Topics: microeconomics, game theory, incentives, interdependent security, asymmetric information, correlated risk, risk management, security investments, spam, underground economy, information sharing on security breaches, bug bounty, cyber-insurance, (behavioral) economics of privacy, interdependent privacy
This course provides a detailed overview of data privacy. It focuses on different privacy problems of web tracking, data sharing, and machine learning, as well as their mitigation techniques. The aim is to give the essential (technical) background knowledge needed to identify and protect personal data.
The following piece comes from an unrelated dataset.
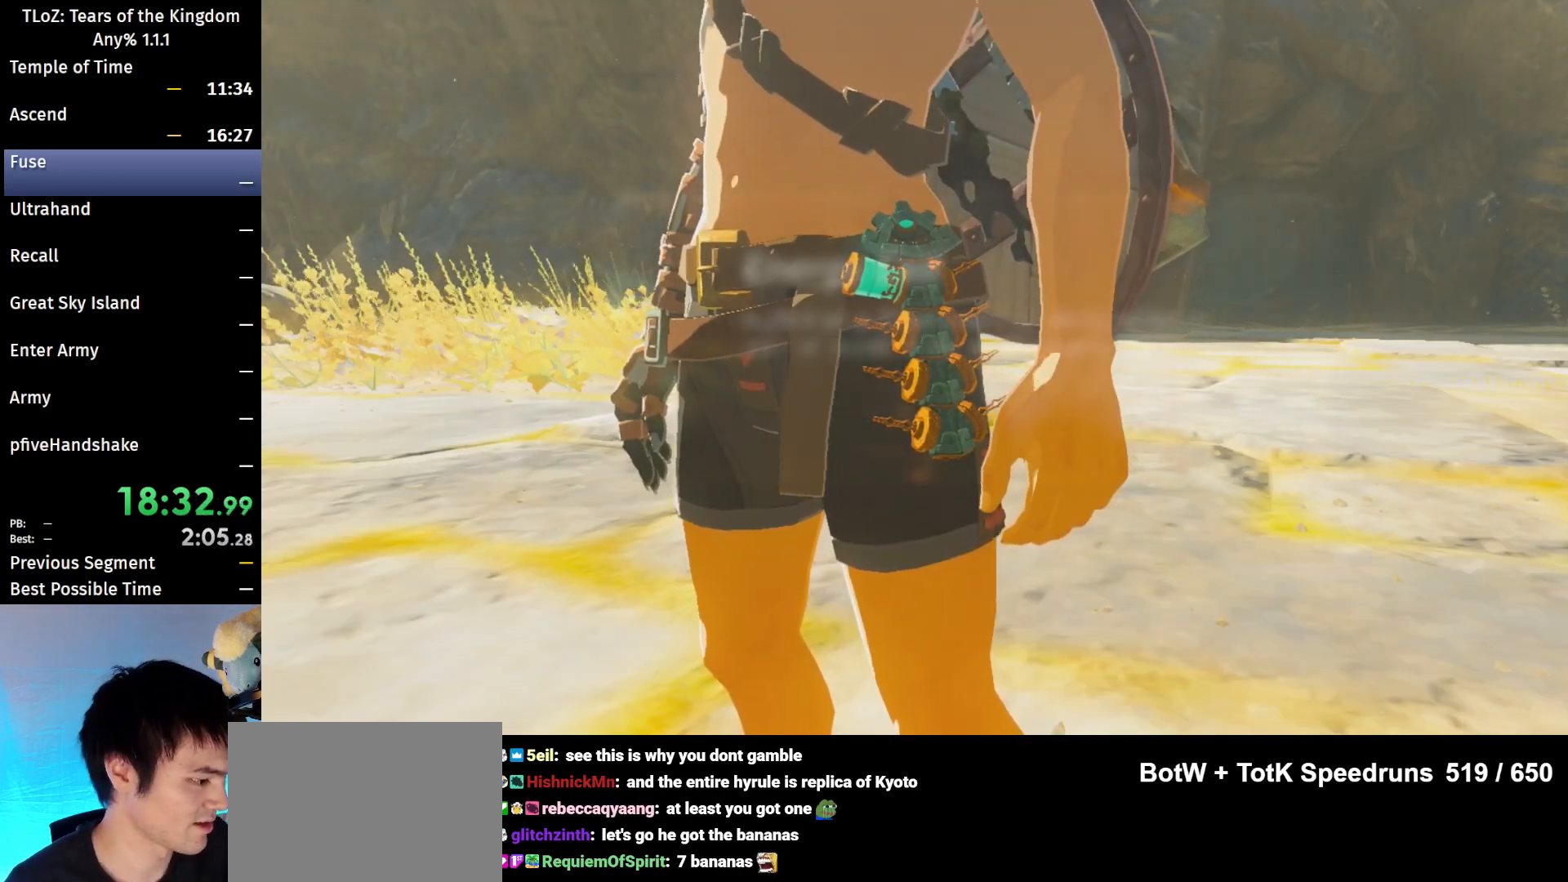
{"buttons": [], "left_stick": "center", "right_stick": "center", "events": [[100, "B", "down"], [167, "B", "up"], [233, "B", "down"], [333, "B", "up"], [400, "B", "down"], [433, "B", "up"]]}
These skills are becoming a must of every data/software engineer and data protection officer dealing with personal and sensitive data, and are also required by the European General Data Protection Regulation.
Topics: Dark Patterns (+ Cognitive Biases), (Web-)Tracking (+ Profiling), GDPR, Cryptography (Homomoprhic Encryption, Secret Sharing, ZeroKnowdloge Proofs, etc.), CryptoCurrencies, TOR, E-Voting, Machine Learning Privacy (Membership Inference, Fairness, etc.), Deanonymization (Relational-, Unstructured-, and Aggregate-data), Anonymization (K-Anonimity, Differential Privacy)
This is an elective lab exercise course where students learn the basics of security operations.
Topics: cyber attacks; security of Linux and Windows; network security; network defense; incident response.
This course gives an introduction to the basics of cryptography, explains how basic building blocks work, and demonstrates how secure systems can be engineered by properly using them. Besides the theoretical background, we use lot of illustrative examples and show practical applications. In addition, besides the technical details, we give an outlook to the legal and business aspects of using cryptography. This course is offered only to students of the Aquincum Institute of Technology, Budapest.